Ability to toggle PIN verification for Yubikey MFA

[deusxanima]

What would you like Teleport to do? Customers have requested the ability to toggle FIDO PIN verification when configuring Teleport MFA w/ Yubikeys.

Potential solution put forward by dev:

# teleport.yaml
auth_service:
  authentication:
    type: local
    second_factor: on # anything that allows webauthn
    webauthn:
      user_verification: required # <--this

What problem does this solve? Adding a prompt for the PIN would add an extra layer of security.

If a workaround exists, please include it.
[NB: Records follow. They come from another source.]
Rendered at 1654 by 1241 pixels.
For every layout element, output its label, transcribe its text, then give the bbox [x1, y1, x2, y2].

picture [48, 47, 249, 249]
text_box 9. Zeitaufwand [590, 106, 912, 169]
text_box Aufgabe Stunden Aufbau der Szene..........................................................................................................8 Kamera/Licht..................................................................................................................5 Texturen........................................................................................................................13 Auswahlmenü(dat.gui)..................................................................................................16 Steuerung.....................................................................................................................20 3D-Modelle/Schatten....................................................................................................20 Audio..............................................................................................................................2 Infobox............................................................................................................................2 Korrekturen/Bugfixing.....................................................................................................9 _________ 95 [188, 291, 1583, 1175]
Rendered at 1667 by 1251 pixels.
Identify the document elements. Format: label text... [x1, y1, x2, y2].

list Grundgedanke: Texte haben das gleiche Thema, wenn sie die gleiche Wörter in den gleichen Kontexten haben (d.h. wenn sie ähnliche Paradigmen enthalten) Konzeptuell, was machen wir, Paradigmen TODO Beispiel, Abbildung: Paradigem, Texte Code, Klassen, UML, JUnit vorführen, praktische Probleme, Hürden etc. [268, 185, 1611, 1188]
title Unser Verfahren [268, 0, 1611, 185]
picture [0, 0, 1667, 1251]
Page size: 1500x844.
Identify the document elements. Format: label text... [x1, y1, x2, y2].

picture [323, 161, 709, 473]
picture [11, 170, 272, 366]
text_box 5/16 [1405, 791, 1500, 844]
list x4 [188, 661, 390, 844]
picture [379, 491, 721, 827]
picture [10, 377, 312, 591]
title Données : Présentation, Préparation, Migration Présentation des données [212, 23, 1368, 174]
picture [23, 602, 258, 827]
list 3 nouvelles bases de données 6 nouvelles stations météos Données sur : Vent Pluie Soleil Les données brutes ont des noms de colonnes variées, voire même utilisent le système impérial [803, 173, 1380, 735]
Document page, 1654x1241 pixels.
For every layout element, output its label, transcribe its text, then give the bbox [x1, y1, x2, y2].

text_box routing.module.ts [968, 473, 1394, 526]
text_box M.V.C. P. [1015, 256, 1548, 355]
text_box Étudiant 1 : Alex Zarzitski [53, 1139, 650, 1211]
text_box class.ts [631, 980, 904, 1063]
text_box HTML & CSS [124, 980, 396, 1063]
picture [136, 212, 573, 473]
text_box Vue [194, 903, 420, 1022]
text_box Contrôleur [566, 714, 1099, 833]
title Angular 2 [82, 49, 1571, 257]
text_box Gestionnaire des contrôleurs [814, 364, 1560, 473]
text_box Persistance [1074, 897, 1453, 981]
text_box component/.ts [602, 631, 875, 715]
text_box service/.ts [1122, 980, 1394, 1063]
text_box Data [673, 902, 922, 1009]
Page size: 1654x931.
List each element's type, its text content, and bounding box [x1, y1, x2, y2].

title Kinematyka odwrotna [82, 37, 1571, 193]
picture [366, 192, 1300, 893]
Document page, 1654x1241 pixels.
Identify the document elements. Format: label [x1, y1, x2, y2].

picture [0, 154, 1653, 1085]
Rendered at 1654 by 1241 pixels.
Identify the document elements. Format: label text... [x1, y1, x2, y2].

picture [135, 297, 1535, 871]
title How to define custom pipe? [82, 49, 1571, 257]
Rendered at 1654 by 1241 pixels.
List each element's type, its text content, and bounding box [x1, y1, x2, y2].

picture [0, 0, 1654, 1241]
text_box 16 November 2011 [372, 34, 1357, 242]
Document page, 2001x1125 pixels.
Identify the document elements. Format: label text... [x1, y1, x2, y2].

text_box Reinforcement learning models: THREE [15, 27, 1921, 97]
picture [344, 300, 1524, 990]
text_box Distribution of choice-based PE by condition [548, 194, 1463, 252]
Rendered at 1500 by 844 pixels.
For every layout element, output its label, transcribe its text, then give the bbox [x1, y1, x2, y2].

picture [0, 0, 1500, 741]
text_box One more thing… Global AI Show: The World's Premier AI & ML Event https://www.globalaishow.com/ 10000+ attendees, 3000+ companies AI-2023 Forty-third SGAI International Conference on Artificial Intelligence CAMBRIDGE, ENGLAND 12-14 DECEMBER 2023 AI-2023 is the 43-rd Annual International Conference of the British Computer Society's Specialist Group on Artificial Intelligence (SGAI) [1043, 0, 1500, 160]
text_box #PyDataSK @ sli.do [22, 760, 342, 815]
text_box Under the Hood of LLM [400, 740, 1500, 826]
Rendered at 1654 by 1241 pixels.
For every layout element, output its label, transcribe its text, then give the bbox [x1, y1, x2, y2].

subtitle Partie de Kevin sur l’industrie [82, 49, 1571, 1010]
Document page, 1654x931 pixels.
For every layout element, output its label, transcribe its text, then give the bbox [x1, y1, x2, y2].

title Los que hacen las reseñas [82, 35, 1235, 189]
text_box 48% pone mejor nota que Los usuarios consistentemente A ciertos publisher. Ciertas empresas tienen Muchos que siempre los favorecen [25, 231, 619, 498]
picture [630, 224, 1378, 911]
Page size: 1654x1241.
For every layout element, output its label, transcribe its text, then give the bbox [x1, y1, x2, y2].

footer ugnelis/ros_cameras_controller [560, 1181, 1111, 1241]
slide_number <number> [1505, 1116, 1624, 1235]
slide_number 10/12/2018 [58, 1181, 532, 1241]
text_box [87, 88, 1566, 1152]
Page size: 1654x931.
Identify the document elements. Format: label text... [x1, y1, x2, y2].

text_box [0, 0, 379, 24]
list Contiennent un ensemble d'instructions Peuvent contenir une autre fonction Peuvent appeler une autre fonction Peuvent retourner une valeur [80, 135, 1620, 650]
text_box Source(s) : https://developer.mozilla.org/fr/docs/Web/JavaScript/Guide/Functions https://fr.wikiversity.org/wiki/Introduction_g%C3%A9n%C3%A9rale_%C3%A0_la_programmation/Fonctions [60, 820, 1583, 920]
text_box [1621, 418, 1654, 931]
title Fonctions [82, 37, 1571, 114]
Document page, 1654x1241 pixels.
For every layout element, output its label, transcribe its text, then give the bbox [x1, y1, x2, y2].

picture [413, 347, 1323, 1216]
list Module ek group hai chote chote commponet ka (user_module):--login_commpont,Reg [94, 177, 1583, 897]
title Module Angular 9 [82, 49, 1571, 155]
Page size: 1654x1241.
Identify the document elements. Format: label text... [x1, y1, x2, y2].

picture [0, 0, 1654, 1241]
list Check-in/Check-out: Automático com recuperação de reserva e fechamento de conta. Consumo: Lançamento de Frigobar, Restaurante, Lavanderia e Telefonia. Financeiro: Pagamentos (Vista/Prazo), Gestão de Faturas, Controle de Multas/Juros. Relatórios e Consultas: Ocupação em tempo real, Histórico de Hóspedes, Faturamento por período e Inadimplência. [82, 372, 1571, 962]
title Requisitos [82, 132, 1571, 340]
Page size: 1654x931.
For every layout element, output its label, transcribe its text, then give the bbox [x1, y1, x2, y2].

Currently none exists.

gz#5015

[codingllama]

Hey folks, I would just like to highlight a few requirements/caveats:

• PIN prompts require proper FIDO2/CTAP2 support on tsh, which we don't have atm for Teleport v9. The good news is that it is on track for the upcoming v10 release (closely related to #9160).

• The solution above would, theoretically, bump the user verification requirements for all MFA interactions. The ultimate decider on how to achieve verification (or to fail because it's not supported) is the authenticator. In the scenarios I tested, it has the effect of activating PIN prompts, but YMMV. Authenticators that support biometrics could (and usually do) skip PINs in favor of their normal bio check.

The TL;DR is that there isn't a "do a PIN prompt" toggle in WebAuthn. We ask for a stricter user verification requirement, then the authenticator decides how to do that.